--- start ---

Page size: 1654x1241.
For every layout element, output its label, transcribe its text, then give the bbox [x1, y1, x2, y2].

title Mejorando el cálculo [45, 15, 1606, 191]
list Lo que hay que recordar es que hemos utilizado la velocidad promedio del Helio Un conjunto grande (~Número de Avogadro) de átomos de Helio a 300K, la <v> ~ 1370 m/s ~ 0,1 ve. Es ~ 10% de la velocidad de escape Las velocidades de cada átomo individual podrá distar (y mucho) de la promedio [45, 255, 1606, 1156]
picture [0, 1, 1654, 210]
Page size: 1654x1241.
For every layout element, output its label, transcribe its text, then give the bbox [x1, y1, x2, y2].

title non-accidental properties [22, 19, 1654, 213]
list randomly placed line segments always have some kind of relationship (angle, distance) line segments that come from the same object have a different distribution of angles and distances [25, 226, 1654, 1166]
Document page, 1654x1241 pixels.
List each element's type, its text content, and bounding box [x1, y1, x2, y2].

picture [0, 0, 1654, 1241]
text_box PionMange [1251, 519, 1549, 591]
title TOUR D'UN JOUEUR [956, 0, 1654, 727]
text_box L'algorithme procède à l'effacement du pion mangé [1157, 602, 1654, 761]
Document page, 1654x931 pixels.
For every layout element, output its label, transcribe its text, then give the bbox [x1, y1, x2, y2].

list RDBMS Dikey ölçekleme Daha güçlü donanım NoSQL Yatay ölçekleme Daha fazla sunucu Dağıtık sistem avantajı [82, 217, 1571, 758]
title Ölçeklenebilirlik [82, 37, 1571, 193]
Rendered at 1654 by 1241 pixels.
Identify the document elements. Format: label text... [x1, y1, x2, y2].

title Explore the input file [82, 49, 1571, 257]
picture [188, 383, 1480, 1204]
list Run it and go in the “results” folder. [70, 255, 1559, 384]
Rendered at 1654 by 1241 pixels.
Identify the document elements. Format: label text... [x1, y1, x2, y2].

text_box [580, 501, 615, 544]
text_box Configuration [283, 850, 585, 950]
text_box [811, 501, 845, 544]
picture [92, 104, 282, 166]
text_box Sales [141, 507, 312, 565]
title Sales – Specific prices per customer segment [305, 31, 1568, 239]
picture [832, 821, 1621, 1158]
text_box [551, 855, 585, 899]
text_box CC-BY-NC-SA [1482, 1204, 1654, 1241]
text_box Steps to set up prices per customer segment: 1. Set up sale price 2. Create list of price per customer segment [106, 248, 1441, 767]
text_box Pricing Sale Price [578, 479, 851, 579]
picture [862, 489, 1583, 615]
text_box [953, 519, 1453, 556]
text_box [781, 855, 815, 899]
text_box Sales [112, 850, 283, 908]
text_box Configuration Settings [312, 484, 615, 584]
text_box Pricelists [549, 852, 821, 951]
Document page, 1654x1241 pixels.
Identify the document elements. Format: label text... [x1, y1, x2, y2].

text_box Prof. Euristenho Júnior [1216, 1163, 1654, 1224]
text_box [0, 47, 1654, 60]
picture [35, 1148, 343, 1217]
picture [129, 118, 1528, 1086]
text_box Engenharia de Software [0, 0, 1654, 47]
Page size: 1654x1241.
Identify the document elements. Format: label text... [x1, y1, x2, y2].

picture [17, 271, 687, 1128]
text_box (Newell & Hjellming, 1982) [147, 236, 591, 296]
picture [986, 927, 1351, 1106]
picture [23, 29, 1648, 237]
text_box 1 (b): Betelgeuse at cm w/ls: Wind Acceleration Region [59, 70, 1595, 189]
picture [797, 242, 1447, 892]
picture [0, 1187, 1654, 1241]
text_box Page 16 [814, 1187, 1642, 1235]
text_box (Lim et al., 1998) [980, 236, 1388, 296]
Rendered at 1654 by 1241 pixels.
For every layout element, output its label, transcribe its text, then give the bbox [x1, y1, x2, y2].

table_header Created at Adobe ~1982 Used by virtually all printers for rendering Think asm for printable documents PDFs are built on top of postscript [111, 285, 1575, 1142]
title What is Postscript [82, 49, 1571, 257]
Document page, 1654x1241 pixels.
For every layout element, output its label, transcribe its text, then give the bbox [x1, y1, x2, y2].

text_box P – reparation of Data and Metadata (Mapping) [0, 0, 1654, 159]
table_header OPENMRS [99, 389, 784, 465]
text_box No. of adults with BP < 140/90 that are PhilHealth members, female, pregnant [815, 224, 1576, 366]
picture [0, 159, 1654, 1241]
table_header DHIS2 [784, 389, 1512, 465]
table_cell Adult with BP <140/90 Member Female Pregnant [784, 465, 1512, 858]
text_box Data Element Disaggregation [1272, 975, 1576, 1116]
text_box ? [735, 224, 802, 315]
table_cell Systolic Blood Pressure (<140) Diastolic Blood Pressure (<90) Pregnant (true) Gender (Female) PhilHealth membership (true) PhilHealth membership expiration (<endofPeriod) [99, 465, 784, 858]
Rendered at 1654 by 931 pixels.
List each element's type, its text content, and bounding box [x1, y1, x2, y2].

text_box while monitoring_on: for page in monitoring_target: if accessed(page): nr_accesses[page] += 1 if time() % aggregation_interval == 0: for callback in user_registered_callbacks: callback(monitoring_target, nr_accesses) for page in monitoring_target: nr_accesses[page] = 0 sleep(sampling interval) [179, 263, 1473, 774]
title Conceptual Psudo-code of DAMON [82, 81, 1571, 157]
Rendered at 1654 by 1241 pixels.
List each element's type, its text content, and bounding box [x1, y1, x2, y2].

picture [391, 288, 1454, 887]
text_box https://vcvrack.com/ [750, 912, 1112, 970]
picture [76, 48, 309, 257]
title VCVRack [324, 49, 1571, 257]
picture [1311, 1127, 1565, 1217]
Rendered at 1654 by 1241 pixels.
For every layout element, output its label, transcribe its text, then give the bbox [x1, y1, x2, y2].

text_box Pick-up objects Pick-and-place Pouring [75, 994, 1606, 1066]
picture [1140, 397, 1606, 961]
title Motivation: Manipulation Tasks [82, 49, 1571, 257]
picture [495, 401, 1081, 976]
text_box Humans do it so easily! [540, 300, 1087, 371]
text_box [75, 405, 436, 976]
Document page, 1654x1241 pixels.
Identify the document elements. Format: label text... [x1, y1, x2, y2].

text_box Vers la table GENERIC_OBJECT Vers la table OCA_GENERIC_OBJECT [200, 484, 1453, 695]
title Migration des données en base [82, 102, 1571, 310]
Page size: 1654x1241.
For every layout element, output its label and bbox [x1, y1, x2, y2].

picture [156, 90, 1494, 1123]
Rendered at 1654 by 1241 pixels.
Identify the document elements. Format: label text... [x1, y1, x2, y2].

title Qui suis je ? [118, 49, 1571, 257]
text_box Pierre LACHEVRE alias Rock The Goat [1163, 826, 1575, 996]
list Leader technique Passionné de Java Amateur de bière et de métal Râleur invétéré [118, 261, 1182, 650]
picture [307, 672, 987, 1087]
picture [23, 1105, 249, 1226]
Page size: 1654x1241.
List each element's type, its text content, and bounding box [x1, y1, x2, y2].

--- end ---

§ **INSTRUCTIONS FOR THE TASK**: Retype the lines of the listing from its start up to and including the line with "title Mejorando el".

§ **SOLUTION FOR THIS EXERCISE**:
Page size: 1654x1241.
For every layout element, output its label, transcribe its text, then give the bbox [x1, y1, x2, y2].

title Mejorando el cálculo [45, 15, 1606, 191]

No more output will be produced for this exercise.